→ **DIRECTIONS FOR THIS TASK**: The line with "including headers and", the line with "réellement les désactiver, changer", and all lines between them in the material below: return these exactly, and no others.

→ **SUPPLIED INFORMATION**:

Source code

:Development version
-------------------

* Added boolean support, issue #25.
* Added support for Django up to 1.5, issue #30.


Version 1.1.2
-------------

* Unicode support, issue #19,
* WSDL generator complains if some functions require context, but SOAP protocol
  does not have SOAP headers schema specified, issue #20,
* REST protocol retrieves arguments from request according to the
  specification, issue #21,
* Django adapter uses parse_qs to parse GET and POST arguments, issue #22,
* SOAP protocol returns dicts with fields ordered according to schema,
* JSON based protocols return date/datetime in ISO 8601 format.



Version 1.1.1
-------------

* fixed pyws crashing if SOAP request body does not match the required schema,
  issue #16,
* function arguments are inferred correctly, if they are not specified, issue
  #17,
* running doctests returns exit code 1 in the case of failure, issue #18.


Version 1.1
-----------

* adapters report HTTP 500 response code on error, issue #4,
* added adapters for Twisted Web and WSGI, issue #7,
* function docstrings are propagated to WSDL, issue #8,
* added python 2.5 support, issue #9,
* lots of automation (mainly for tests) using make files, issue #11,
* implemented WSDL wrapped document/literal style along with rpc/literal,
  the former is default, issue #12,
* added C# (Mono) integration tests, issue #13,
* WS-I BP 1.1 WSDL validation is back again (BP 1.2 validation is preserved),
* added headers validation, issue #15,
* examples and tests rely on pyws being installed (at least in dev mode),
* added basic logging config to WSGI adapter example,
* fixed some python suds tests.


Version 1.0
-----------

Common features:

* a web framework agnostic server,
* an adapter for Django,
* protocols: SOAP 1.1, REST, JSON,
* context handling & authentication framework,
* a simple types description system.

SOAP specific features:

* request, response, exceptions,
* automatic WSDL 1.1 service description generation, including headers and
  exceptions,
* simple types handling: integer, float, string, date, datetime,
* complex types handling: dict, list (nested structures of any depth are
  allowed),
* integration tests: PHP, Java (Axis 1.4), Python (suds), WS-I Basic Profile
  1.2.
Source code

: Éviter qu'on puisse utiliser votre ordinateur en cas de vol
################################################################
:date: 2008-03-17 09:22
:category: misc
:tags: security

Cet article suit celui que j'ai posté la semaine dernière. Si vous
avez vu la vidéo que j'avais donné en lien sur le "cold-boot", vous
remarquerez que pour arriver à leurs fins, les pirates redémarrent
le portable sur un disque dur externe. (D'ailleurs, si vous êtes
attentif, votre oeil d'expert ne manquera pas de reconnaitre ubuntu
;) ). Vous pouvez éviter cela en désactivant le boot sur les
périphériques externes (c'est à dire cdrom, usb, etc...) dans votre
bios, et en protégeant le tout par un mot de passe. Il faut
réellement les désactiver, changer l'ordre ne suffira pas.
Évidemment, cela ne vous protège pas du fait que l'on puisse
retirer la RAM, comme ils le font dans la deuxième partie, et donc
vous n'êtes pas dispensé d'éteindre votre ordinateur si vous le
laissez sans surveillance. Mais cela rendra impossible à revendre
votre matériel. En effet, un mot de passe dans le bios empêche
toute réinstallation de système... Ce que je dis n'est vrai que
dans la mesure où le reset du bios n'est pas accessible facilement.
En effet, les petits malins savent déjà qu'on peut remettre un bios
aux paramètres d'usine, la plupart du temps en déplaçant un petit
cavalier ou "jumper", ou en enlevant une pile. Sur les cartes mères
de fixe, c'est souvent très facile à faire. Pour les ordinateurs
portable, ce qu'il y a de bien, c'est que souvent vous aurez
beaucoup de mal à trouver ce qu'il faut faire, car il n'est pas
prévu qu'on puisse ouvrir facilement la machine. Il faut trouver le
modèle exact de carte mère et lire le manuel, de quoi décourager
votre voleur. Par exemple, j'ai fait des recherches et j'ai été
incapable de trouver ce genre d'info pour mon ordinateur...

→ **TASK RESULT**:
* automatic WSDL 1.1 service description generation, including headers and
  exceptions,
* simple types handling: integer, float, string, date, datetime,
* complex types handling: dict, list (nested structures of any depth are
  allowed),
* integration tests: PHP, Java (Axis 1.4), Python (suds), WS-I Basic Profile
  1.2.
Source code

: Éviter qu'on puisse utiliser votre ordinateur en cas de vol
################################################################
:date: 2008-03-17 09:22
:category: misc
:tags: security

Cet article suit celui que j'ai posté la semaine dernière. Si vous
avez vu la vidéo que j'avais donné en lien sur le "cold-boot", vous
remarquerez que pour arriver à leurs fins, les pirates redémarrent
le portable sur un disque dur externe. (D'ailleurs, si vous êtes
attentif, votre oeil d'expert ne manquera pas de reconnaitre ubuntu
;) ). Vous pouvez éviter cela en désactivant le boot sur les
périphériques externes (c'est à dire cdrom, usb, etc...) dans votre
bios, et en protégeant le tout par un mot de passe. Il faut
réellement les désactiver, changer l'ordre ne suffira pas.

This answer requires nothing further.